Some relief いくばくかの安堵
2020年の初め、Nikhar 氏の勧めによって Wells さんは頭痛治療を専門としている Cleveland Clinic(クリーブランド・クリニック)の神経内科医の受診予約をした。
その予約は3月下旬に取れたが、その時期はパンデミックによって旅行や非緊急の対面診療ができなくなって2週間後だった。
30分間の電話での会話による診察中、その Cleveland の医師は、Wells さんは central sensitization(中枢性感作)と呼ばれる現象を経験しているのかもしれないと提唱した。これは脳に送られた疼痛シグナルを中枢神経系が増幅している状況である。
Central sensitization の原因は明らかにされていない;疼痛に対する反応が増強されやすいといった遺伝的要素が一因となっている可能性がある。しばしば、外傷や手術など引き金となる事象が存在する。
Wells さんによると、その神経内科医は、これまでに数例の似たケースを診たことがあり、鍵となる目標はそのサイクルを断ち切ることであると彼に説明したという。
その電話のすぐ前に、Wells さんは2つめの薬の内服を始めていた。Nikhar 氏が処方した神経疼痛の治療薬として承認されている抗うつ薬である。その Cleveland の専門医は Wells さんにその薬の内服を続けるよう助言した。その薬は片頭痛の治療に用いられており、その効果を評価するために、必要に応じてさらに高用量で投与されることもある。
4ヶ月後、Wells さんの頭痛は大いに減弱した。
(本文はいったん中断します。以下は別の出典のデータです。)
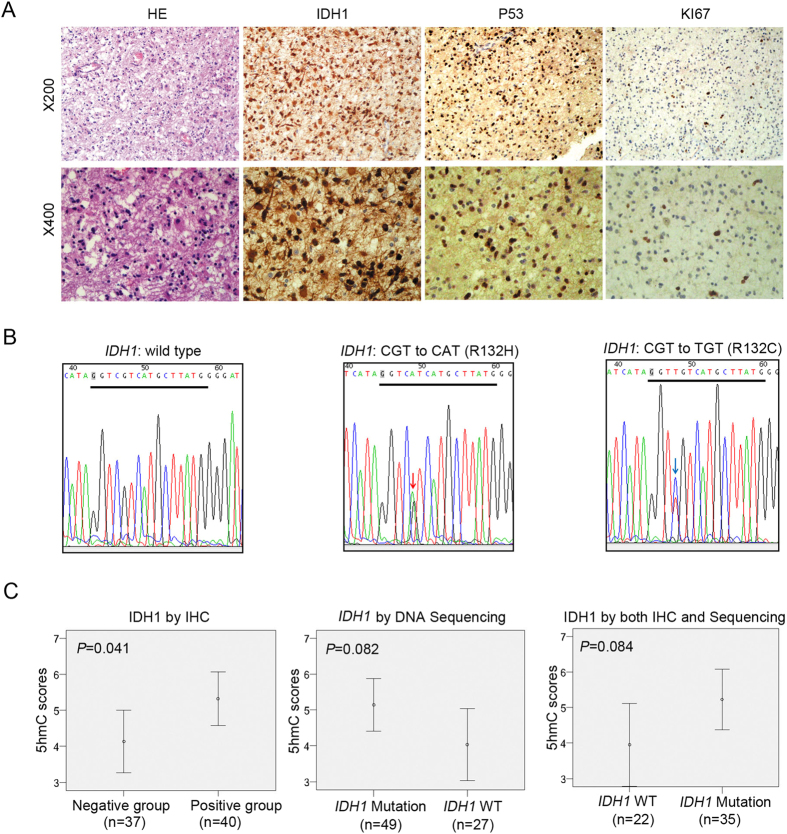
IDH1 mutation status is not associated with 5hmC reduction.(A) HE and representative immunostaining images of IDH1, P53 and KI67 in diffuse astrocytomas. 200× (upper), 400× (bottom). (B) Representative IDH1 wild-type (WT), IDH1 (red arrow, R132H) and IDH1 (blue arrow, R132C) mutations were analyzed by Sanger sequencing. (C) Comparison of 5hmC level in DA cases between with IDH1 mutation and wild type by immunohistochemistry (IHC), DNA sequencing, or both IHC and DNA sequencing using the unpaired Student’s t-test. Error bar represents the standard error.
彼はその抗うつ薬の内服を続けるとともに、痛みがひどくなった時にはベンゾジアゼピンを用いた。彼によると、これまでのところ頭痛は「非常に良く管理できている」状態にあるといい、「できるかぎり少なく内服するよう努力しています」という。そして、完全に両方の薬の内服をやめられることを望んでいると付け加える。
Nkhar 氏が「いくばくかこれまでの常識を破る」治療と呼ぶこの薬剤の組み合わせがなぜ有効なのかはわかっていない。ただ彼によると、central sensitization は「頭痛においては良く知られている」のだという。
Wells さんの唯一の症状は「長い年月に渡って、きわめて特異的で一貫性がみられている」がそのことはいささか珍しいことであると彼は付け加える。
Wells さんの異常な MRI をどう判断するか、あるいはその病変が彼の頭痛あるいは何らかの症状に関係しているのかはわからないと Nikhar 氏は言う。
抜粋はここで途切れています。